俺が失礼な事を考えていると、グレーシアの側でずっと待機していた、少し癖っ毛ではあるがそれを上手く活かしている赤毛の美丈夫が冷たい目つきで言い放った。
「グレーシア様。落ち着いて下さい。いちいち平民風情相手にグレーシア様が気分を損なう必要などありません」
「…ダミアン。そ、そうですわね。わたくしとした事がはしたなかったですわ」
そう言ってダミアンと呼ばれた美丈夫は尚も変わらずこちらに冷たい視線を向けてくる。顔が良い事と性格が良い事は、必ずしも相容れない場合もあると。

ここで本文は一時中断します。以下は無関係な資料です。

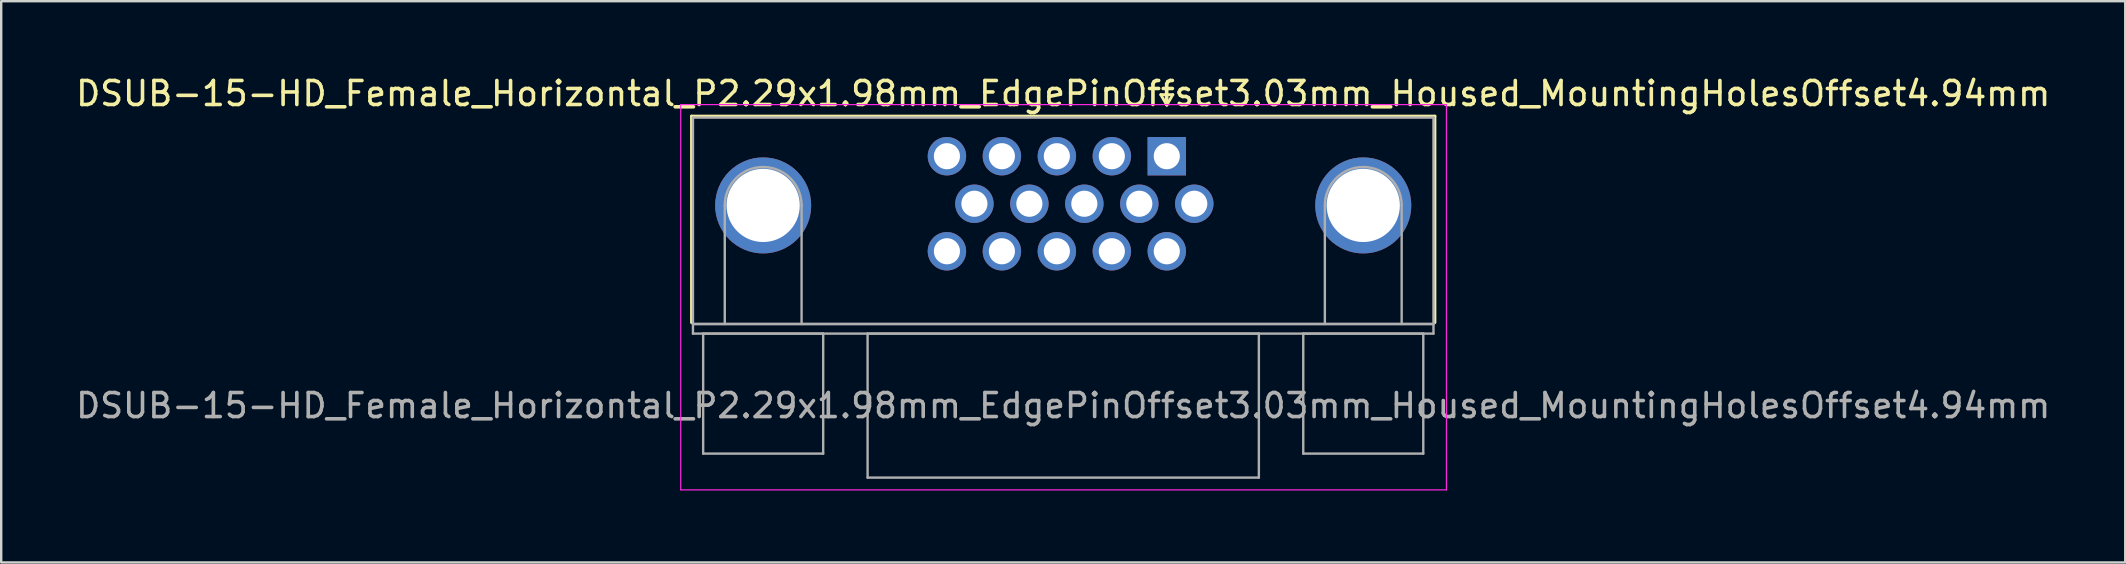
<source format=kicad_pcb>
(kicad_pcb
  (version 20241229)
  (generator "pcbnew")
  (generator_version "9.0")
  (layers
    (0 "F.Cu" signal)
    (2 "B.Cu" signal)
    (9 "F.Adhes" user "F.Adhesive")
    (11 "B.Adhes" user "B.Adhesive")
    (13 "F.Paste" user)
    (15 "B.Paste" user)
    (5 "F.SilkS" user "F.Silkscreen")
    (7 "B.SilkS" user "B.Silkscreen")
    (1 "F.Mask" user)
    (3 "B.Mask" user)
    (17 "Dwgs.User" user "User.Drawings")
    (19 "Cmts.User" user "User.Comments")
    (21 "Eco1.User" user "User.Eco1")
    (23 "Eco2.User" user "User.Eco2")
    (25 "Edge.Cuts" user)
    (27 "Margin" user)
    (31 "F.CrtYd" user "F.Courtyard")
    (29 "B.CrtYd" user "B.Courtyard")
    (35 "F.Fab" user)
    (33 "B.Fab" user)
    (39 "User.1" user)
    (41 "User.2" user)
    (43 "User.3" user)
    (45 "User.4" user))
  (footprint "DSUB-15-HD_Female_Horizontal_P2.29x1.98mm_EdgePinOffset3.03mm_Housed_MountingHolesOffset4.94mm"
    (layer "F.Cu")
    (at 45.559 3.458)
    (property "Reference" "DSUB-15-HD_Female_Horizontal_P2.29x1.98mm_EdgePinOffset3.03mm_Housed_MountingHolesOffset4.94mm" (at -4.315 -2.61 0) (layer "F.SilkS") (effects (font (size 1 1) (thickness 0.15))))
    (attr through_hole)
    (fp_line (start -19.8 -1.67) (end 11.17 -1.67) (stroke (width 0.12) (type solid)) (layer "F.SilkS"))
    (fp_line (start -19.8 6.93) (end -19.8 -1.67) (stroke (width 0.12) (type solid)) (layer "F.SilkS"))
    (fp_line (start -0.25 -2.564) (end 0.25 -2.564) (stroke (width 0.12) (type solid)) (layer "F.SilkS"))
    (fp_line (start 0 -2.131) (end -0.25 -2.564) (stroke (width 0.12) (type solid)) (layer "F.SilkS"))
    (fp_line (start 0.25 -2.564) (end 0 -2.131) (stroke (width 0.12) (type solid)) (layer "F.SilkS"))
    (fp_line (start 11.17 -1.67) (end 11.17 6.93) (stroke (width 0.12) (type solid)) (layer "F.SilkS"))
    (fp_line (start -20.25 -2.15) (end -20.25 13.9) (stroke (width 0.05) (type solid)) (layer "F.CrtYd"))
    (fp_line (start -20.25 13.9) (end 11.65 13.9) (stroke (width 0.05) (type solid)) (layer "F.CrtYd"))
    (fp_line (start 11.65 -2.15) (end -20.25 -2.15) (stroke (width 0.05) (type solid)) (layer "F.CrtYd"))
    (fp_line (start 11.65 13.9) (end 11.65 -2.15) (stroke (width 0.05) (type solid)) (layer "F.CrtYd"))
    (fp_line (start -19.74 -1.61) (end -19.74 6.99) (stroke (width 0.1) (type solid)) (layer "F.Fab"))
    (fp_line (start -19.74 6.99) (end -19.74 7.39) (stroke (width 0.1) (type solid)) (layer "F.Fab"))
    (fp_line (start -19.74 6.99) (end 11.11 6.99) (stroke (width 0.1) (type solid)) (layer "F.Fab"))
    (fp_line (start -19.74 7.39) (end 11.11 7.39) (stroke (width 0.1) (type solid)) (layer "F.Fab"))
    (fp_line (start -19.315 7.39) (end -19.315 12.39) (stroke (width 0.1) (type solid)) (layer "F.Fab"))
    (fp_line (start -19.315 12.39) (end -14.315 12.39) (stroke (width 0.1) (type solid)) (layer "F.Fab"))
    (fp_line (start -18.415 6.99) (end -18.415 2.05) (stroke (width 0.1) (type solid)) (layer "F.Fab"))
    (fp_line (start -15.215 6.99) (end -15.215 2.05) (stroke (width 0.1) (type solid)) (layer "F.Fab"))
    (fp_line (start -14.315 7.39) (end -19.315 7.39) (stroke (width 0.1) (type solid)) (layer "F.Fab"))
    (fp_line (start -14.315 12.39) (end -14.315 7.39) (stroke (width 0.1) (type solid)) (layer "F.Fab"))
    (fp_line (start -12.465 7.39) (end -12.465 13.39) (stroke (width 0.1) (type solid)) (layer "F.Fab"))
    (fp_line (start -12.465 13.39) (end 3.835 13.39) (stroke (width 0.1) (type solid)) (layer "F.Fab"))
    (fp_line (start 3.835 7.39) (end -12.465 7.39) (stroke (width 0.1) (type solid)) (layer "F.Fab"))
    (fp_line (start 3.835 13.39) (end 3.835 7.39) (stroke (width 0.1) (type solid)) (layer "F.Fab"))
    (fp_line (start 5.685 7.39) (end 5.685 12.39) (stroke (width 0.1) (type solid)) (layer "F.Fab"))
    (fp_line (start 5.685 12.39) (end 10.685 12.39) (stroke (width 0.1) (type solid)) (layer "F.Fab"))
    (fp_line (start 6.585 6.99) (end 6.585 2.05) (stroke (width 0.1) (type solid)) (layer "F.Fab"))
    (fp_line (start 9.785 6.99) (end 9.785 2.05) (stroke (width 0.1) (type solid)) (layer "F.Fab"))
    (fp_line (start 10.685 7.39) (end 5.685 7.39) (stroke (width 0.1) (type solid)) (layer "F.Fab"))
    (fp_line (start 10.685 12.39) (end 10.685 7.39) (stroke (width 0.1) (type solid)) (layer "F.Fab"))
    (fp_line (start 11.11 -1.61) (end -19.74 -1.61) (stroke (width 0.1) (type solid)) (layer "F.Fab"))
    (fp_line (start 11.11 6.99) (end -19.74 6.99) (stroke (width 0.1) (type solid)) (layer "F.Fab"))
    (fp_line (start 11.11 6.99) (end 11.11 -1.61) (stroke (width 0.1) (type solid)) (layer "F.Fab"))
    (fp_line (start 11.11 7.39) (end 11.11 6.99) (stroke (width 0.1) (type solid)) (layer "F.Fab"))
    (fp_arc (start -18.415 2.05) (mid -16.815 0.45) (end -15.215 2.05) (stroke (width 0.1) (type solid)) (layer "F.Fab"))
    (fp_arc (start 6.585 2.05) (mid 8.185 0.45) (end 9.785 2.05) (stroke (width 0.1) (type solid)) (layer "F.Fab"))
    (fp_text user "${REFERENCE}" (at -4.315 10.39 0) (layer "F.Fab") (effects (font (size 1 1) (thickness 0.15))))
    (pad "0" thru_hole circle (at -16.815 2.05) (size 4 4) (drill 3.05) (layers "*.Cu" "*.Mask"))
    (pad "0" thru_hole circle (at 8.185 2.05) (size 4 4) (drill 3.05) (layers "*.Cu" "*.Mask"))
    (pad "1" thru_hole rect (at 0 0) (size 1.6 1.6) (drill 1.09) (layers "*.Cu" "*.Mask"))
    (pad "2" thru_hole circle (at -2.29 0) (size 1.6 1.6) (drill 1.09) (layers "*.Cu" "*.Mask"))
    (pad "3" thru_hole circle (at -4.58 0) (size 1.6 1.6) (drill 1.09) (layers "*.Cu" "*.Mask"))
    (pad "4" thru_hole circle (at -6.87 0) (size 1.6 1.6) (drill 1.09) (layers "*.Cu" "*.Mask"))
    (pad "5" thru_hole circle (at -9.16 0) (size 1.6 1.6) (drill 1.09) (layers "*.Cu" "*.Mask"))
    (pad "6" thru_hole circle (at 1.145 1.98) (size 1.6 1.6) (drill 1.09) (layers "*.Cu" "*.Mask"))
    (pad "7" thru_hole circle (at -1.145 1.98) (size 1.6 1.6) (drill 1.09) (layers "*.Cu" "*.Mask"))
    (pad "8" thru_hole circle (at -3.435 1.98) (size 1.6 1.6) (drill 1.09) (layers "*.Cu" "*.Mask"))
    (pad "9" thru_hole circle (at -5.725 1.98) (size 1.6 1.6) (drill 1.09) (layers "*.Cu" "*.Mask"))
    (pad "10" thru_hole circle (at -8.015 1.98) (size 1.6 1.6) (drill 1.09) (layers "*.Cu" "*.Mask"))
    (pad "11" thru_hole circle (at 0 3.96) (size 1.6 1.6) (drill 1.09) (layers "*.Cu" "*.Mask"))
    (pad "12" thru_hole circle (at -2.29 3.96) (size 1.6 1.6) (drill 1.09) (layers "*.Cu" "*.Mask"))
    (pad "13" thru_hole circle (at -4.58 3.96) (size 1.6 1.6) (drill 1.09) (layers "*.Cu" "*.Mask"))
    (pad "14" thru_hole circle (at -6.87 3.96) (size 1.6 1.6) (drill 1.09) (layers "*.Cu" "*.Mask"))
    (pad "15" thru_hole circle (at -9.16 3.96) (size 1.6 1.6) (drill 1.09) (layers "*.Cu" "*.Mask")))
  (gr_rect
    (start -3 -3)
    (end 85.488 20.383)
    (stroke (width 0.1) (type default))
    (fill no)
    (layer "Edge.Cuts")))
</source>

そう言う事なのだろうか。
「気にする程の事でも御座いません。ましてや姫君とも言え西側の小国の第三王女と名前から察するに、その従者となった『平民』の者の戯言ではありませんか。平民を従者に従えるリングベルらしい人材ですよ」
冷たい目線だけではなく、冷笑すら浮かべて俺だけではなくマリーにも矛先を向けるダミアンの言葉。どれほどグレーシアが偉い身分の姫様であろうが、その従者であるダミアンにマリーを侮辱する権限等無いはずだ。はっきりとわかる敵意を、言葉と視線に感じ取る。
マリーの国の規模が小さいから小馬鹿にしているのか。
俺の様な平民が従者をしている事が原因で馬鹿にされているのか。
俺がダミアンの前に一歩出ようとした時に不意に上着を摘まれれ、視線をやると悔しそうな表情のマリーが腕を伸ばして俺の服を摘んでいた。